Join us for a conversation about the avant-garde art and music of Fluxus and Zaj – movements that sprang up in the 1960s in New York and Spain and which continue to resonate with artists and musicians today.
About the participants:
Alice Centamore, together with Christian Xatrec, curated the exhibition “Call it Something Else: Something Else Press, Inc. (1963-74)” which presents the objects and activities of Dick Higgins's experimental publishing house. This exhibition is on view at the Reina Sofía Museum until January 22. Alice is an art historian, editor, and archivist based in New York. She is the editor of A Something Else Reader (2024), an anthology of writings from Something Else Press authors, and Fluxus Newspaper, a complete collection of the newspapers issued by the Fluxus collective between 1964 and 1979 (forthcoming spring 2024). Her research on her has been supported by a fellowship from the Andy Warhol Foundation for the Visual Arts.

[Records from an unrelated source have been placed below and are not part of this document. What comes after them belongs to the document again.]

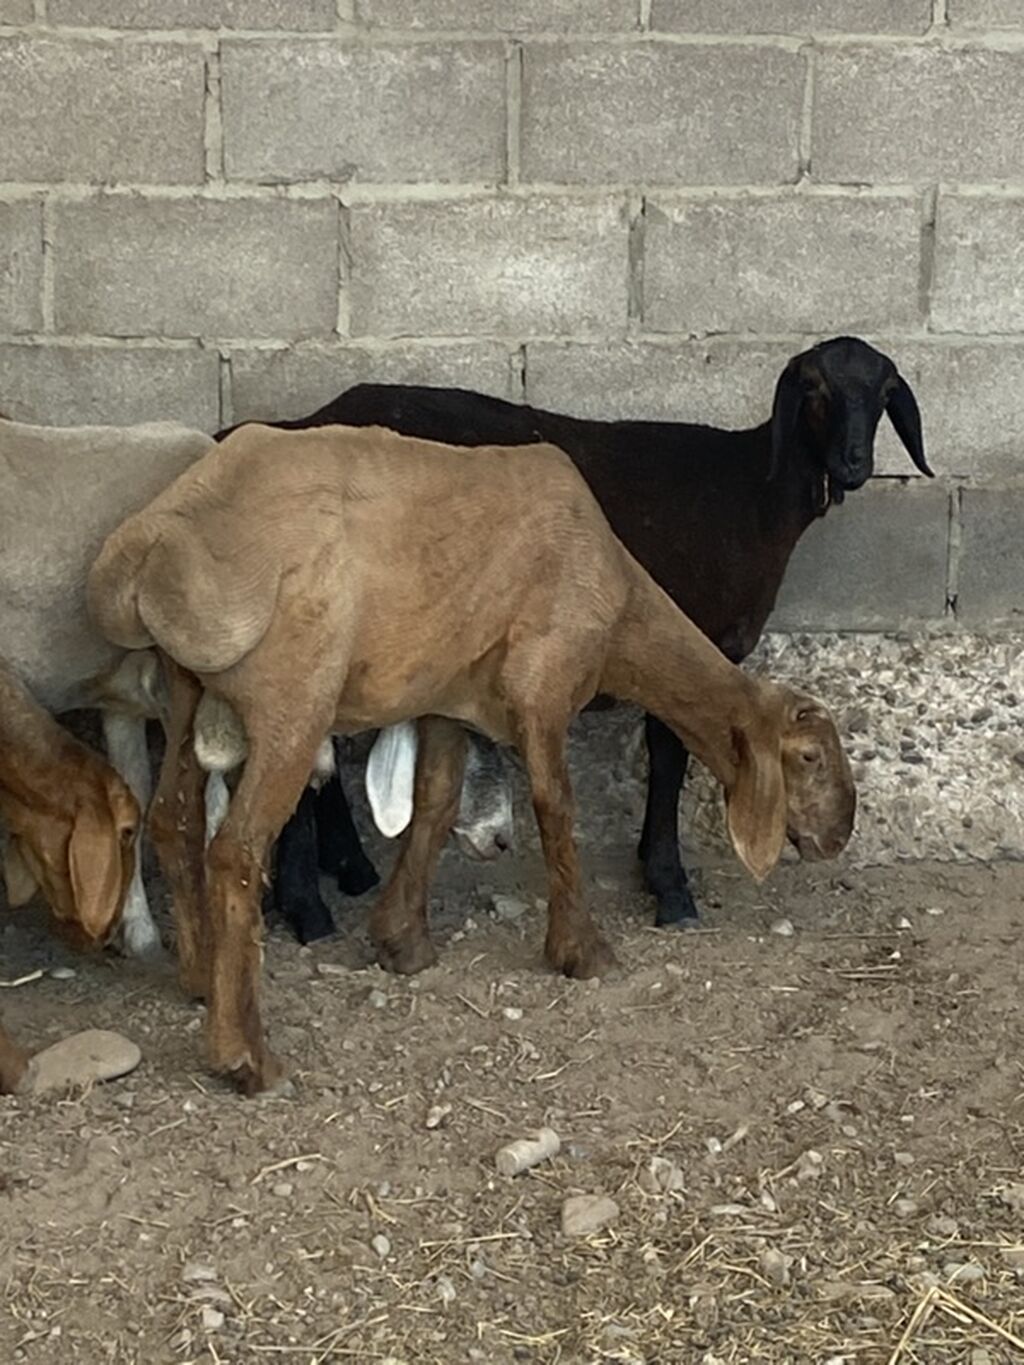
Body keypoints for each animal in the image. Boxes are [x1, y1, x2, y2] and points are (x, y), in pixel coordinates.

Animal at [86, 422, 856, 1093]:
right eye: (809, 757)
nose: (839, 834)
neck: (623, 611)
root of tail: (157, 539)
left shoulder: (448, 697)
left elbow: (435, 802)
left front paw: (402, 942)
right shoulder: (544, 681)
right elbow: (556, 808)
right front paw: (583, 951)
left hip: (187, 688)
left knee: (174, 819)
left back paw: (199, 978)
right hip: (291, 695)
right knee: (237, 851)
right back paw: (245, 1056)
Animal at [239, 335, 925, 929]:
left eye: (885, 390)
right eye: (813, 386)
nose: (855, 464)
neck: (754, 496)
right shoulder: (683, 634)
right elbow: (670, 759)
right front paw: (671, 888)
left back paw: (345, 869)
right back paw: (307, 908)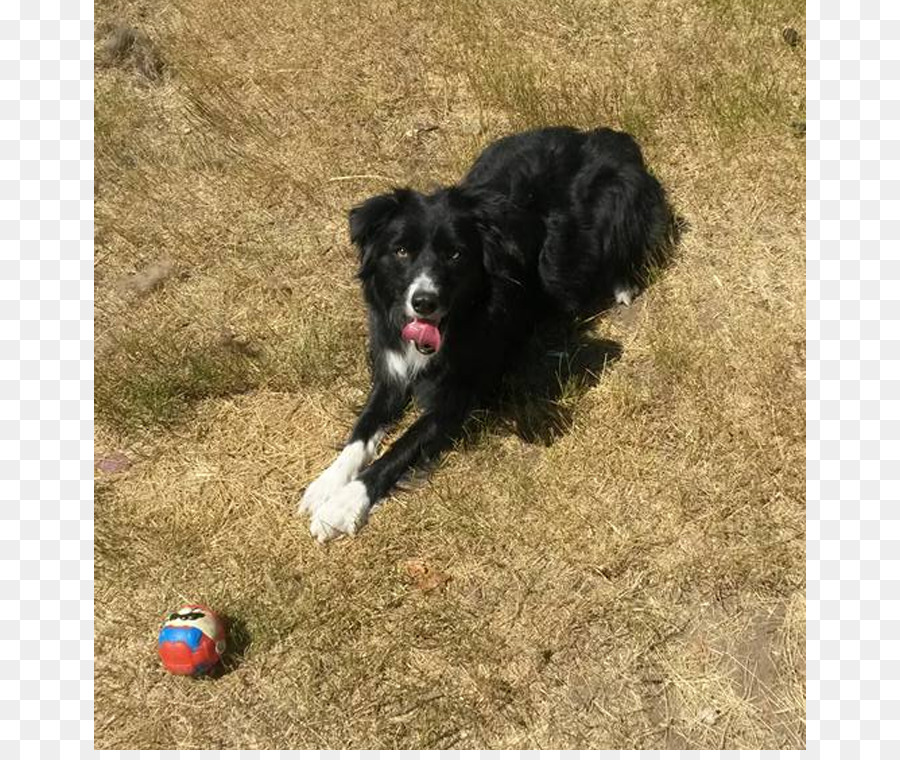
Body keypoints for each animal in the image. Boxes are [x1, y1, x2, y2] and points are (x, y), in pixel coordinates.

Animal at [298, 126, 664, 540]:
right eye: (402, 251)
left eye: (455, 254)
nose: (423, 302)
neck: (459, 319)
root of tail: (605, 135)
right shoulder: (390, 369)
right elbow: (362, 431)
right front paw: (328, 483)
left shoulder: (458, 396)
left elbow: (401, 448)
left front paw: (344, 505)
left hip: (621, 199)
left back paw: (623, 286)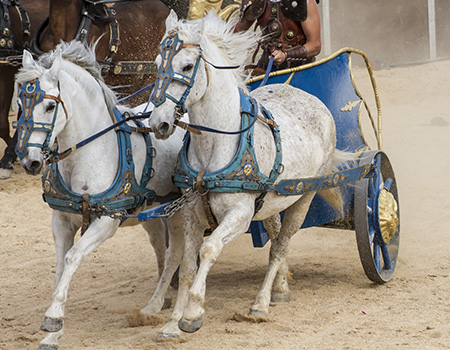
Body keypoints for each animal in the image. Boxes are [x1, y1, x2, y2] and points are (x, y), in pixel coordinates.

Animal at [15, 41, 185, 350]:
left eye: (50, 105)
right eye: (20, 104)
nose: (29, 161)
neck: (88, 153)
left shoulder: (107, 221)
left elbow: (72, 258)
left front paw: (53, 319)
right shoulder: (61, 221)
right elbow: (60, 266)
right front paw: (52, 333)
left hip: (178, 210)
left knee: (175, 251)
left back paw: (157, 304)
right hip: (153, 214)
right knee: (161, 247)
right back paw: (162, 297)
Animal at [146, 10, 342, 340]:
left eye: (186, 66)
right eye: (158, 64)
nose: (157, 123)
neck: (215, 147)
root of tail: (312, 99)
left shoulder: (239, 214)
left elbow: (210, 250)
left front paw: (193, 313)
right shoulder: (190, 214)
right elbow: (186, 267)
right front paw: (172, 324)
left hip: (304, 196)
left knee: (281, 245)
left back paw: (260, 304)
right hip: (273, 203)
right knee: (276, 236)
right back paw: (281, 286)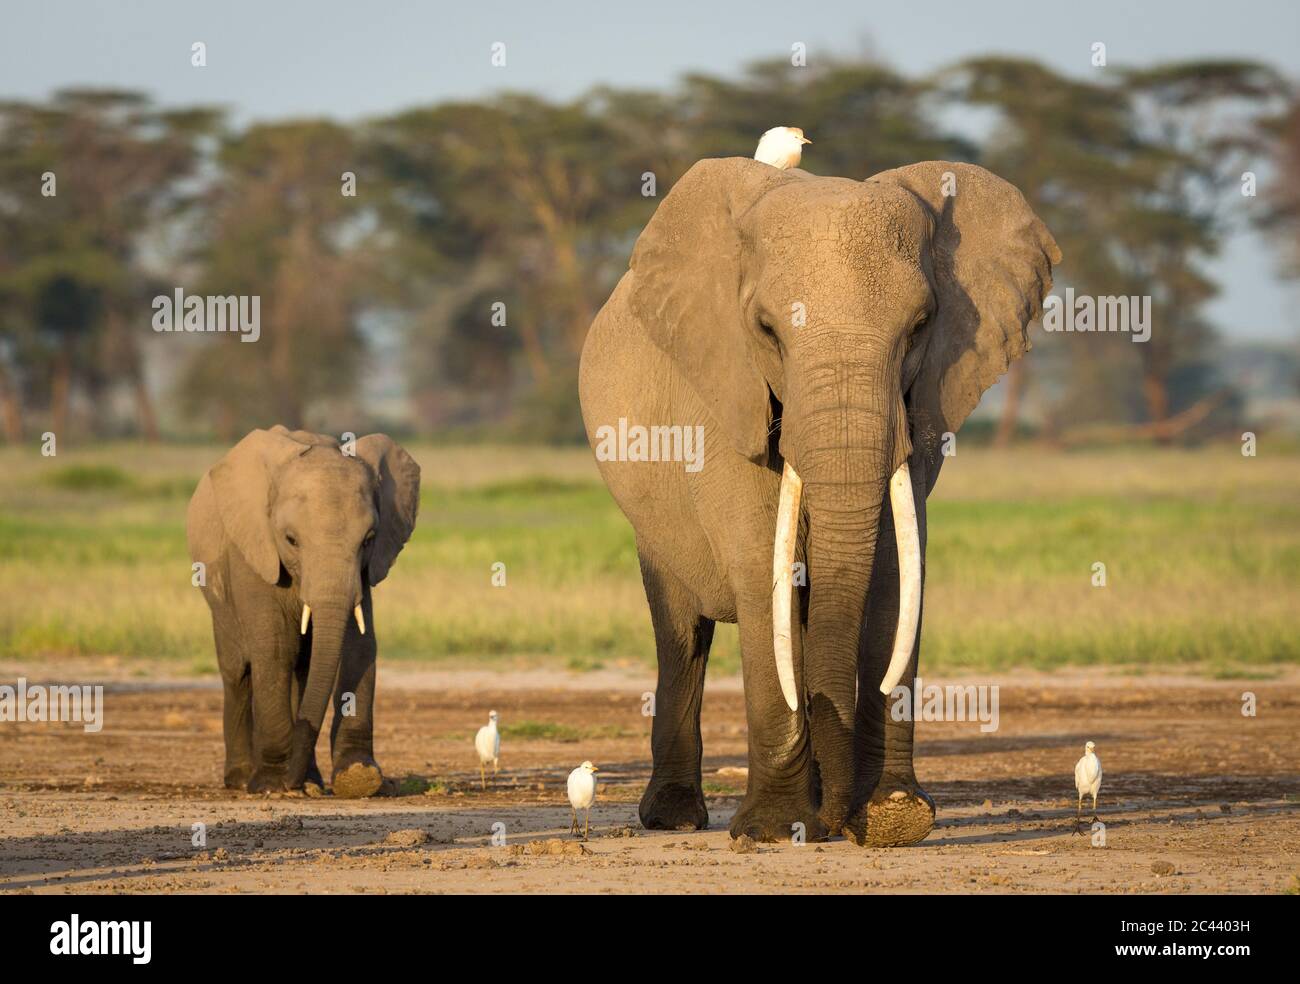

Iñaki Estella is associate professor in the Department of Art History at the Complutense University of Madrid. His research deals with art since 1945, performance art, and art historiography. His publications include George Maciunas: History, bureaucracy and community (2020), one of the first monographs on the Fluxus artist Maciunas, Fluxus (2010), the co-editions of Call it performance (2012) and the first four volumes of Disagreements: about art, policies and the public sphere in the Spanish State (MACBA). Iñaki has been visiting researcher at Columbia University, MoMA, the Getty Research Institute, and the Sohm Archive (Stuttgart). In Madrid, he has lectured at the Universidad Autónoma and the Universidad Carlos III. He has given lectures in several cities in Spain, Santiago de Chile, Providence (RI), New York, St. Petersburg and other cities. In 2012, as part of the celebration of the 50th anniversary of the Wiesbaden Fluxus concerts, I curated the exhibition “Fluxus to the People” at the Reina Sofía Museum, which included an exhibition of documents, a concert, and a Flux-Olympiad. He is currently researching the notion of artistic networks in the second half of the 20th century.
Henar Riviere is Assistant Professor in the Department of Art History at the Complutense University in Madrid. She has been Research and Project Manager at Archivo Lafuente, Santander (Spain). She was awarded predoctoral and postdoctoral and scholarships at institutions such as the Freie Universität Berlin and the Getty Research Institute, Los Angeles. She is a scholar of Fluxus, Zaj and the new intermedia, performative and conceptual art practices developed from the end of the 1950s onwards. Her particular focus is action art, sound art and experimental writing, on which she recently edited the book Writing subject. Between the sign and abstraction in the era of intermedia (1950-1980), (Madrid, Editorial CSIC, 2022). In connection with this, her most recent line of research centers on mail art, as well as on the archival practices developed by the exponents of these expanded artistic practices. She has curated and co-curated exhibitions on Fluxus and Zaj artists in institutions such as Galerie Krinzinger in Vienna, the Akademie der Künste in Berlin, the Museo de Arte Contemporáneo de Castilla y León (MUSAC) and the Centro Andaluz de Arte Contemporáneo (CAAC ) in Seville.
Sonia Megias is a composer and multidisciplinary artist based in Santa Pola, Alicante. She completed a Master's in Musical Theory and Composition at NYU in 2011 on a Fulbright scholarship, and it was during her time in New York that she composed the mini-opera “Puerta colgada del vacuum” together with Vanessa Montfort and with the poetry and support of Teo Millán. Sonia is the director of the “CoroDelantal” choir, which has members in Alicante, Madrid and New York, and she forms half of the duo “Dúa de Pel, together with Eva Guillamón. In the spirit of Fluxus and Zaj, Sonia is also the founder of her own publishing company, “EdicionesDelantal”.